**Task item:** How many lines in the data below contain the string "Purchases"? Reply with the number alone.

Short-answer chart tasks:

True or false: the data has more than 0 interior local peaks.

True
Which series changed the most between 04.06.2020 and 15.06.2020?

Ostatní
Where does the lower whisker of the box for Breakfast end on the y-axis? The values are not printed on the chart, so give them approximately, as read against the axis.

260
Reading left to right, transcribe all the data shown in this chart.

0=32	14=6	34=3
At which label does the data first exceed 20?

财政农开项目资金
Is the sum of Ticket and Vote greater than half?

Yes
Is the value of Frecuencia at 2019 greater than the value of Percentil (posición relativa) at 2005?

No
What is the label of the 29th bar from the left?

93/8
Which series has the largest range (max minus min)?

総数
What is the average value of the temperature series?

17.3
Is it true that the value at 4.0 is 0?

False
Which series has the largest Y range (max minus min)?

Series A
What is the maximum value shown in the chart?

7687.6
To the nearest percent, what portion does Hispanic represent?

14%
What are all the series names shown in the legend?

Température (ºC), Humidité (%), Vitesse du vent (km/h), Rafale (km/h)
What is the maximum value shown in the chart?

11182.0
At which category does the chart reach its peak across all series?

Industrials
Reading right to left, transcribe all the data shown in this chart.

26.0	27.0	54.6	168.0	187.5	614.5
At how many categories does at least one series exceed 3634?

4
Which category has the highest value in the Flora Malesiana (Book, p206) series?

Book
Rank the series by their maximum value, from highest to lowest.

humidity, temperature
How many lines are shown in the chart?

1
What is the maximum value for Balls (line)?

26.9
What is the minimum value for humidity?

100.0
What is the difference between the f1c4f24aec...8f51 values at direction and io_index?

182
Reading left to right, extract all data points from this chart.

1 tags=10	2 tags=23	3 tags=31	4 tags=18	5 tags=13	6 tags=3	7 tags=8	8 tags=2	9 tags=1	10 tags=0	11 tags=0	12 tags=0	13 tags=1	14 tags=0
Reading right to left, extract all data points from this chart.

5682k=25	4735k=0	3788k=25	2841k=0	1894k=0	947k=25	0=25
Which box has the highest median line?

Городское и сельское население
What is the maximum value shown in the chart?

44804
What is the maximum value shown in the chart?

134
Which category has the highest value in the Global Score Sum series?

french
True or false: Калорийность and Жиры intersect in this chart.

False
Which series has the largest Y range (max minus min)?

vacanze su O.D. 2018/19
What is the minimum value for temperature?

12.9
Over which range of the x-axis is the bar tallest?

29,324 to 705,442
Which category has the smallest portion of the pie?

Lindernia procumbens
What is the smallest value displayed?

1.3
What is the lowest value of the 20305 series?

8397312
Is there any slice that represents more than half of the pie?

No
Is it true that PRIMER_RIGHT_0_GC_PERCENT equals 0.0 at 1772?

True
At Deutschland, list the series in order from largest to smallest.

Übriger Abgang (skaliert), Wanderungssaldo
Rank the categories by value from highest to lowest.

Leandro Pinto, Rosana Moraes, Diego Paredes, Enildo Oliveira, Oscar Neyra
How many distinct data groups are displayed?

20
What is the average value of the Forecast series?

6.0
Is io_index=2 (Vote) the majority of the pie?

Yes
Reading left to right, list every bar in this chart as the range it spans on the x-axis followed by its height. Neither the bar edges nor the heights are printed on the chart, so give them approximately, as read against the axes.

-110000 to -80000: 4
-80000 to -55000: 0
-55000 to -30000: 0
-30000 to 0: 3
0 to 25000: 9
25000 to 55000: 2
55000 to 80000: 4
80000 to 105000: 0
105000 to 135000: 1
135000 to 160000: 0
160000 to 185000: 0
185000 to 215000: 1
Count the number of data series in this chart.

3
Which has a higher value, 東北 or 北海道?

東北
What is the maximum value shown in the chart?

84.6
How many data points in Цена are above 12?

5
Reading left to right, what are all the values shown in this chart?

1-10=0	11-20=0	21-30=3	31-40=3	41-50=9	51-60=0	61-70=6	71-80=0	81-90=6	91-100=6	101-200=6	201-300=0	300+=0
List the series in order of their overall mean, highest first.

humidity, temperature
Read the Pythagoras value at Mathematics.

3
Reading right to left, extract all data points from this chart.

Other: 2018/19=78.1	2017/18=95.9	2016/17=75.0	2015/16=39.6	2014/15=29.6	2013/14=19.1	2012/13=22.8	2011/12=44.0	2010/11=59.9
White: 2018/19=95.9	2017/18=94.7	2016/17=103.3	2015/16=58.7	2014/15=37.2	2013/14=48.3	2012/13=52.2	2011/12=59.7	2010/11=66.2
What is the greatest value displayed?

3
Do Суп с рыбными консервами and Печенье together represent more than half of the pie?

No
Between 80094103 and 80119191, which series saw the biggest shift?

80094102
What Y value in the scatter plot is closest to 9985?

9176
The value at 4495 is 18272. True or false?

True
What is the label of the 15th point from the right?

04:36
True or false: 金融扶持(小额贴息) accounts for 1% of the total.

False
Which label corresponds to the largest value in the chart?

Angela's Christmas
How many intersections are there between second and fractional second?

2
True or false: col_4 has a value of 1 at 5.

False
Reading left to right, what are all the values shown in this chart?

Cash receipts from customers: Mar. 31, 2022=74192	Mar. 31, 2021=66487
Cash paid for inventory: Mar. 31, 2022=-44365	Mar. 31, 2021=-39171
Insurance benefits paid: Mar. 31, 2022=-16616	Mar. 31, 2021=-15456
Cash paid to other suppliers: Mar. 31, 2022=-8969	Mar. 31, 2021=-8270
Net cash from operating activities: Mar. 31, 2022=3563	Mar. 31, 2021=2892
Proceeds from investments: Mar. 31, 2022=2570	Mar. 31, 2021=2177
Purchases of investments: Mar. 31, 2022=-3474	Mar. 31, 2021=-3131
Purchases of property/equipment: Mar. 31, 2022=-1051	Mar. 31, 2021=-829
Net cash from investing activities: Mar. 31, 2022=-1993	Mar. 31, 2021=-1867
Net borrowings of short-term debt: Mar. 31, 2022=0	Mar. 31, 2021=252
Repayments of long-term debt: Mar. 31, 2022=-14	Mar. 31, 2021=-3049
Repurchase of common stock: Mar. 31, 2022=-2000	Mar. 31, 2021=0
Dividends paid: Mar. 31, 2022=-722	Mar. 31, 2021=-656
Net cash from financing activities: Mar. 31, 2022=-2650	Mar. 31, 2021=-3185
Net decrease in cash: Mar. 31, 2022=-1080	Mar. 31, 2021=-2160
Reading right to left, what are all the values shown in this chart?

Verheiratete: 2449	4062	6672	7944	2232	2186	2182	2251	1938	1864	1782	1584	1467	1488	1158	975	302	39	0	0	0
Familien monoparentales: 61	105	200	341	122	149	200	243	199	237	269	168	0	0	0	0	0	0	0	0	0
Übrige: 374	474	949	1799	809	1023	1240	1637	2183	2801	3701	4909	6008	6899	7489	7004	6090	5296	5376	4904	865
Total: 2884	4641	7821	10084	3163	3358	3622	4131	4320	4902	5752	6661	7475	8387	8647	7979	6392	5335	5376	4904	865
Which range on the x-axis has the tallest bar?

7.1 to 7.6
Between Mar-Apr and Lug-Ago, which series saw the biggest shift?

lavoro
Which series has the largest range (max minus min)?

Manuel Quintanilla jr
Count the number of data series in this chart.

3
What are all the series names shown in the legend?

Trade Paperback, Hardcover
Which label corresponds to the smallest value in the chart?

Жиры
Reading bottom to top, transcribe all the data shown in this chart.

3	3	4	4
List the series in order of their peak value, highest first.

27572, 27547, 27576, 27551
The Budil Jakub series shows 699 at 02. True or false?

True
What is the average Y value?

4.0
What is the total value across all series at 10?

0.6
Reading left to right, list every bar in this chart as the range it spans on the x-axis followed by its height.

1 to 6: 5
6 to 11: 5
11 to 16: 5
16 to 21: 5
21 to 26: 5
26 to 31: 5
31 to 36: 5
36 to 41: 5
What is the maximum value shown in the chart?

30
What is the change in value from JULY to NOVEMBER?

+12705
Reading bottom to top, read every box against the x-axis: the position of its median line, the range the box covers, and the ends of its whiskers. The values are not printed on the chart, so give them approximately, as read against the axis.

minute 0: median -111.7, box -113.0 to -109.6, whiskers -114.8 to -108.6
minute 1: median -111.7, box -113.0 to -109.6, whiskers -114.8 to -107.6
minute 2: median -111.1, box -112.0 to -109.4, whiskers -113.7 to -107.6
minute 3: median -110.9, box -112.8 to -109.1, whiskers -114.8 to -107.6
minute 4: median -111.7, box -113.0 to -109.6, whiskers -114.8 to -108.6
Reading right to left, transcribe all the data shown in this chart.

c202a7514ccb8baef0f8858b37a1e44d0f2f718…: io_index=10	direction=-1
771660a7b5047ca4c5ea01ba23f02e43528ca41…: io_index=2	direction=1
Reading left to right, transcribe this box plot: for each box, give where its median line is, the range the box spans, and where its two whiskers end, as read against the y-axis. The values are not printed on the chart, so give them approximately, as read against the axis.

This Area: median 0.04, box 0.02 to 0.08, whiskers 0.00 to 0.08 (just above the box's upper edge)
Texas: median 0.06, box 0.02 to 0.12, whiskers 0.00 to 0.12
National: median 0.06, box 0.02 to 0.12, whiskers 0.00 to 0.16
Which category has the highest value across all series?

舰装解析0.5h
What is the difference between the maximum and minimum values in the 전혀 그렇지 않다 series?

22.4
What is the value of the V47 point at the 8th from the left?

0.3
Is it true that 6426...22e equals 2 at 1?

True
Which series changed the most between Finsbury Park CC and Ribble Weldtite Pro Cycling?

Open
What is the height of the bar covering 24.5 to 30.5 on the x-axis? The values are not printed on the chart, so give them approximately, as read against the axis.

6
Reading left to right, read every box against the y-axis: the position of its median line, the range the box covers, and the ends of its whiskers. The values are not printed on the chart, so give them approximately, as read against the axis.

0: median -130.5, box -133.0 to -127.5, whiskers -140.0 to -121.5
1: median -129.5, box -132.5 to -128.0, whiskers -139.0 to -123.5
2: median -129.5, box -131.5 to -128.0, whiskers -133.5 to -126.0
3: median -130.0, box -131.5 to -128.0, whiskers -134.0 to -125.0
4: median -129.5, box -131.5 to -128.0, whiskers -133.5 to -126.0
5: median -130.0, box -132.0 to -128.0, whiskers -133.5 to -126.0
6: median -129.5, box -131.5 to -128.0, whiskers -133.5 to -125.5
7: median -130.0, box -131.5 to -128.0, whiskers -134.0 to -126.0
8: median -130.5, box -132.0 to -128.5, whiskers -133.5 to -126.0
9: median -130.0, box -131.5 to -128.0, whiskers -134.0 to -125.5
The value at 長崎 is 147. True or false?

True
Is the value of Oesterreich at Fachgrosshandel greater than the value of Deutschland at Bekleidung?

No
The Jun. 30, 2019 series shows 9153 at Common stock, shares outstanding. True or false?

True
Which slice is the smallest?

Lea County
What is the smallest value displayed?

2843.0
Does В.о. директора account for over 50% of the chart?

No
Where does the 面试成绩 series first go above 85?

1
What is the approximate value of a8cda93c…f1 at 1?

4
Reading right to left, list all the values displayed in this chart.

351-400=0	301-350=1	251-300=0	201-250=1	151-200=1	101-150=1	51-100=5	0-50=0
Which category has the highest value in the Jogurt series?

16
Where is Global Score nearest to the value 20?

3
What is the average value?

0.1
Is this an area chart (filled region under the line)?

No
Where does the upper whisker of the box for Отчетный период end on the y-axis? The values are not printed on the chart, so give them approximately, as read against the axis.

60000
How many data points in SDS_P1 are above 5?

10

**Written solution:** 2